The probative effect of the adding machine tape was merely cumulative, and its admission did not affect the substantial rights of the defendants. M.R.Civ.P. 61. See State v. Viger, 392 A.2d 1080, 1083 (Me.1978) (error in admitting invoices associated with stolen radios under business records exception to hearsay rule harmless, where price of radios had been established by direct testimony and radios had been effectively identified); Ginn v. Penobscot Company, 334 A.2d 874, 886, n. 1 (Me.1975) (assuming plaintiff's opinion testimony as to market value of his services was improperly admitted, error was harmless since testimony was merely cumulative).
The entry is:
Judgment affirmed.
All concurring.
. The action was dismissed as to the defendant Gilbert C. Laite, because Laite obtained a discharge of his debts by order of the United States Bankruptcy Court for the District of Maine, and we have modified the caption of the case accordingly.

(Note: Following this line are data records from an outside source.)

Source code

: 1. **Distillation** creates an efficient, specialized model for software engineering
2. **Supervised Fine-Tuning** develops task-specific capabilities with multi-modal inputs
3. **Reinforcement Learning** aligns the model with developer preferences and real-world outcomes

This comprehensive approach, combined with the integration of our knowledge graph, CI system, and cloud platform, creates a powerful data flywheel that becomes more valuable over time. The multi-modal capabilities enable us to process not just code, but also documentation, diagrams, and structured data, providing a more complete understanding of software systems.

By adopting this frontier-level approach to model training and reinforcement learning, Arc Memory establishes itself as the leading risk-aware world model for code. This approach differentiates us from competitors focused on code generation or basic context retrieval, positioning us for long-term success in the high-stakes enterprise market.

. M.R.Evid. 803 provides in pertinent part:
The following are not excluded by the hearsay rule, even though the declarant is available as a witness:
(6) Records of regularly conducted business. A memorandum, report, record, or data compilation, in any form, of acts, events, conditions, opinions, or diagnoses, made at or near the time by, or from information transmitted by, a person with knowledge, if kept in the course of a regular conducted business, and if it was the regular practice of that business to make the memorandum, report, record, or data compilation, all as shown by the testimony of the custodian or other qualified witness, unless the source of information or the method or circumstances of preparation indicate lack of trustworthiness. The term "business" as used in this paragraph includes business, institution, association, profession, occupation, and calling of every kind, whether or not conducted for profit.
. See Fed.R.Evid. 803, Notes of Advisory Committee, Federal Rules of Evidence Annotated at 14 (Federal Judicial Center 1975):
The element of unusual reliability of business records is said variously to be supplied by systematic checking, by regularity and continuity which produce habits of precision, by actual experience of business in relying upon them, or by a duty to make an accurate record as part of a continuing job or occupation.
. To the extent that the Superior Court treated the adding machine tape as probative of how Williams reached the interest total he testified to on direct examination, it was not hearsay. We assume from the court's remarks, however, that it admitted the tape as well for the substantive purpose of showing the total amount of interest due. See M.R.Evid. 801(c).
. Cf. Reisman v. Martori, Meyer, Hendricks, & Victor, 155 Ga.App. 551, 271 S.E.2d 685, 688 (1980) involving computer printouts admissible in evidence as business records under exception to hearsay rule; also, Rosenberg v. Collins, 624 F.2d 659, 665 (5th Cir.1980); Transport Indemnity Company v. Seib, 178 Neb. 253, 132 N.W.2d 871, 875, 11 A.L.R.3d 1368 (1965).